Another, more recent example. Because of some weird reasons I ended up having to learn how the old RMI in Java worked. Oh, such a pain in the ass it is. I wasted like five to ten hours making it work because of bullshit like XML configurations, setting up servers from (Windows again) command line with magic invocations, weird security issues and dropping manifests in random places. All I wanted to do is to have program A call a function in program B. Things I did to get there were completely irrelevant, but took 90% of time.

Current example - don't ask me to do anything in client-side MVC frameworks. The whole ecosystem around Angular, Ember and Node.js feels like utter bullshit to me. Again, tons of magical invocations, hundreds of megabytes downloaded, hundreds of thousand of files in project directory, all that to achieve what used to take a single alert("Hello world!").

I know, it's probably useful somehow to something. But I wanted to make a simple app, you told me to use Ember, and I wasted half a week and a DVD worth of disk space and I still don't have that app.

So yes, I feel him. It's not that the software or command line sucks. It's that 90% of things he has to do are completely irrelevant to his research, and yet he can't proceed without doing them.

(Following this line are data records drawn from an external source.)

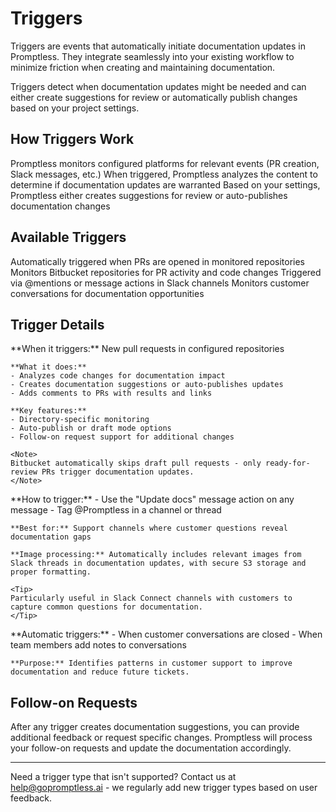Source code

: # Triggers

Triggers are events that automatically initiate documentation updates in Promptless. They integrate seamlessly into your existing workflow to minimize friction when creating and maintaining documentation.

<Info>
Triggers detect when documentation updates might be needed and can either create suggestions for review or automatically publish changes based on your project settings.
</Info>

## How Triggers Work

<Steps>
  <Step title="Event Detection">
    Promptless monitors configured platforms for relevant events (PR creation, Slack messages, etc.)
  </Step>
  
  <Step title="Analysis">
    When triggered, Promptless analyzes the content to determine if documentation updates are warranted
  </Step>
  
  <Step title="Action">
    Based on your settings, Promptless either creates suggestions for review or auto-publishes documentation changes
  </Step>
</Steps>

## Available Triggers

<CardGroup cols={2}>
  <Card title="GitHub Pull Requests" icon="brands github" href="/integrations/github">
    Automatically triggered when PRs are opened in monitored repositories
  </Card>
  
  <Card title="Bitbucket Pull Requests" icon="brands bitbucket" href="/integrations/bitbucket">
    Monitors Bitbucket repositories for PR activity and code changes
  </Card>
  
  <Card title="Slack Messages" icon="brands slack" href="/integrations/slack">
    Triggered via @mentions or message actions in Slack channels
  </Card>
  
  <Card title="Intercom Conversations" icon="regular comments" href="/integrations/intercom">
    Monitors customer conversations for documentation opportunities
  </Card>
</CardGroup>

## Trigger Details

<AccordionGroup>
  <Accordion title="GitHub & Bitbucket Pull Requests">
    **When it triggers:** New pull requests in configured repositories
    
    **What it does:**
    - Analyzes code changes for documentation impact
    - Creates documentation suggestions or auto-publishes updates
    - Adds comments to PRs with results and links
    
    **Key features:**
    - Directory-specific monitoring
    - Auto-publish or draft mode options
    - Follow-on request support for additional changes
    
    <Note>
    Bitbucket automatically skips draft pull requests - only ready-for-review PRs trigger documentation updates.
    </Note>
  </Accordion>

  <Accordion title="Slack Integration">
    **How to trigger:**
    - Use the "Update docs" message action on any message
    - Tag @Promptless in a channel or thread
    
    **Best for:** Support channels where customer questions reveal documentation gaps
    
    **Image processing:** Automatically includes relevant images from Slack threads in documentation updates, with secure S3 storage and proper formatting.
    
    <Tip>
    Particularly useful in Slack Connect channels with customers to capture common questions for documentation.
    </Tip>
  </Accordion>

  <Accordion title="Intercom Conversations">
    **Automatic triggers:**
    - When customer conversations are closed
    - When team members add notes to conversations
    
    **Purpose:** Identifies patterns in customer support to improve documentation and reduce future tickets.
  </Accordion>
</AccordionGroup>

## Follow-on Requests

<Info title="Iterative Improvements">
After any trigger creates documentation suggestions, you can provide additional feedback or request specific changes. Promptless will process your follow-on requests and update the documentation accordingly.
</Info>

---

Need a trigger type that isn't supported? Contact us at [help@gopromptless.ai](mailto:help@gopromptless.ai) - we regularly add new trigger types based on user feedback.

What can we do to solve it? Hide the bullshit. Hide the infrastructure. Just running a program should never require touching version control. Hello world in a web framework should not require setting up test frameworks, downloading half of the Internet and selling your soul to Satan. Make basic use cases simple. Or at least, write tutorials that explain the reasons behind magic invocations and that are targeted to beginners, not people with 10 years of experience in the domain.


Bear in mind that his use case is that people want to do novel things with their machines. You can simplify, automate, and GUI away things you can anticipate. When someone needs to go beyond that, you can try to give them a helpful framework, but that's it. Quite quickly they're going to be off blazing a trail, armed only with their wits and some basic tools.